Instruction »
Reproduce the records word for word, from the line containing "Фото - сеять капусту нужно всегда вовремя!" through the end of the records, omitting the pictures.

Supplied data »
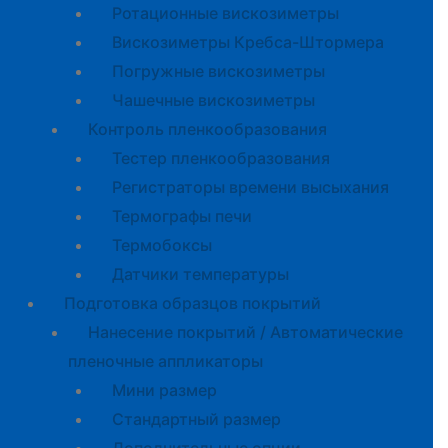
Ротационные вискозиметры
Вискозиметры Кребса-Штормера
Погружные вискозиметры
Чашечные вискозиметры
Контроль пленкообразования
Тестер пленкообразования
Регистраторы времени высыхания
Термографы печи
Термобоксы
Датчики температуры
Подготовка образцов покрытий
Нанесение покрытий / Автоматические
пленочные аппликаторы
Мини размер
Стандартный размер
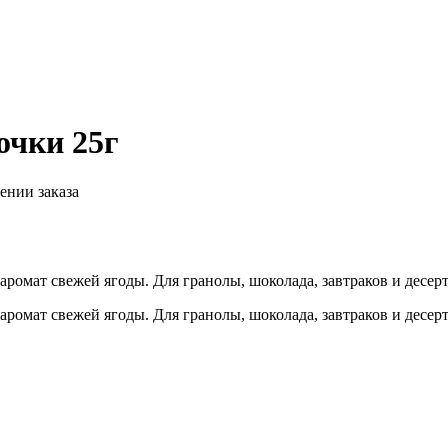
очки 25г
ении заказа
омат свежей ягоды. Для гранолы, шоколада, завтраков и десерто
омат свежей ягоды. Для гранолы, шоколада, завтраков и десерто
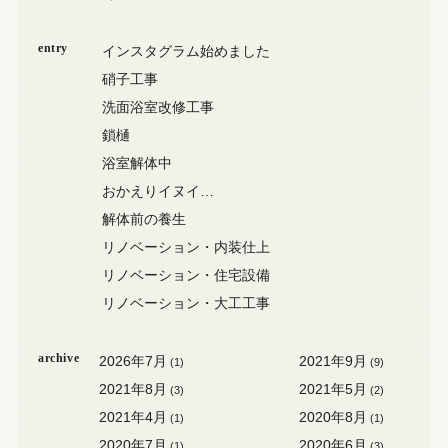
entry
インスタグラム始めました
硝子工事
洗面浴室改修工事
鎖樋
浴室解体中
おかえりイヌイ…
解体前の養生
リノベーション・内装仕上
リノベーション・住宅設備
リノベーション・大工工事
archive
2026年7月
2021年9月
(1)
(9)
2021年8月
2021年5月
(3)
(2)
2021年4月
2020年8月
(1)
(1)
2020年7月
2020年6月
(1)
(3)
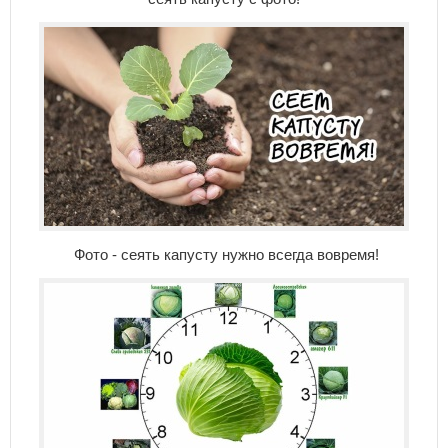
Фото - сеять капусту нужно всегда вовремя!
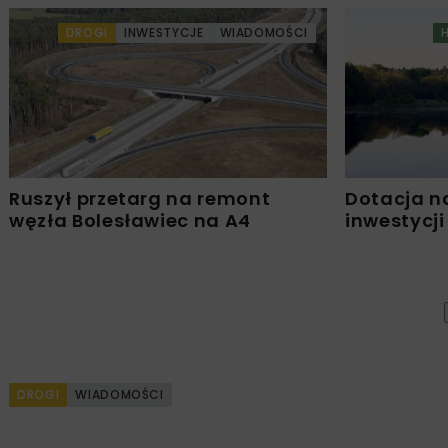
DROGI
INWESTYCJE
WIADOMOŚCI
Ruszył przetarg na remont
Dotacja n
węzła Bolesławiec na A4
inwestycji
DROGI
WIADOMOŚCI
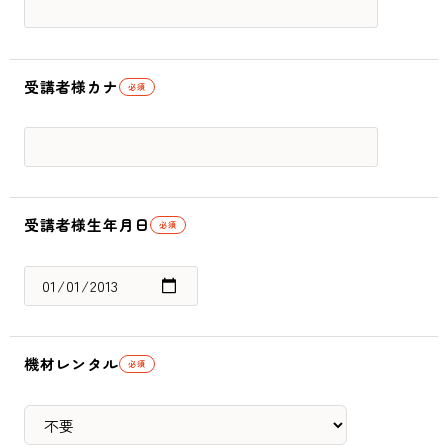
受講者様カナ
必須
受講者様生年月日
必須
機材レンタル
必須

Exercise answer »
Фото - сеять капусту нужно всегда вовремя!
DROGI
INWESTYCJE
WIADOMOŚCI
Ruszył przetarg na remont
Dotacja n
węzła Bolesławiec na A4
inwestycji
DROGI
WIADOMOŚCI
受講者様カナ
必須
受講者様生年月日
必須
機材レンタル
必須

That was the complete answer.